• _PROBLEM STATEMENT_
Repeat each entry exactly and drop the pictures.

• _SOURCE INFORMATION_
###

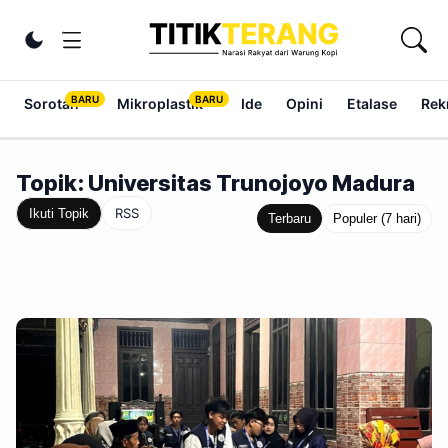
Lewati ke konten
Ubah tema
Sorotan
Mikroplastik
Ide
Opini
Etalase
Rek
Topik: Universitas Trunojoyo Madura
RSS
Ikuti Topik
Terbaru
Populer (7 hari)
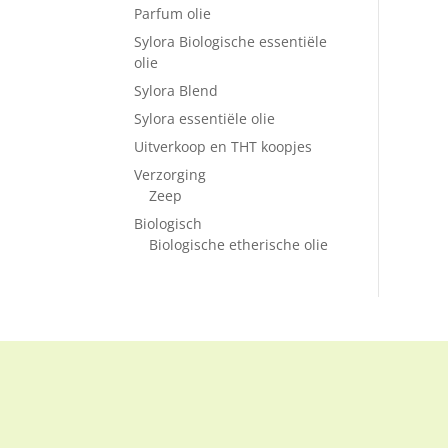
Parfum olie
Sylora Biologische essentiële
olie
Sylora Blend
Sylora essentiële olie
Uitverkoop en THT koopjes
Verzorging
Zeep
Biologisch
Biologische etherische olie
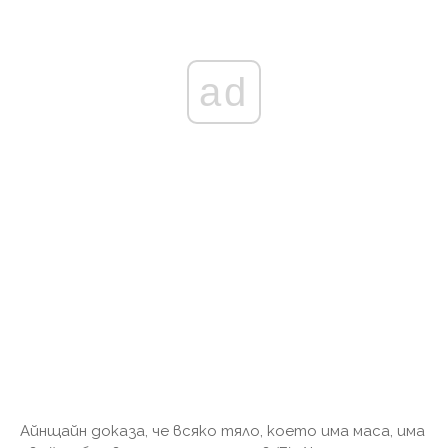
ad
Айнщайн доказа, че всяко тяло, което има маса, има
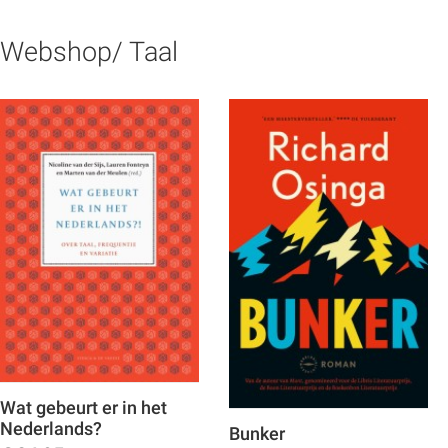
Webshop/ Taal
Wat gebeurt er in het
Nederlands?
Bunker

###

• _SOLUTION BELOW_
Lewati ke konten
Ubah tema
Sorotan
Mikroplastik
Ide
Opini
Etalase
Rek
Topik: Universitas Trunojoyo Madura
RSS
Ikuti Topik
Terbaru
Populer (7 hari)
Parfum olie
Sylora Biologische essentiële
olie
Sylora Blend
Sylora essentiële olie
Uitverkoop en THT koopjes
Verzorging
Zeep
Biologisch
Biologische etherische olie
ad
Айнщайн доказа, че всяко тяло, което има маса, има
Webshop/ Taal
Wat gebeurt er in het
Nederlands?
Bunker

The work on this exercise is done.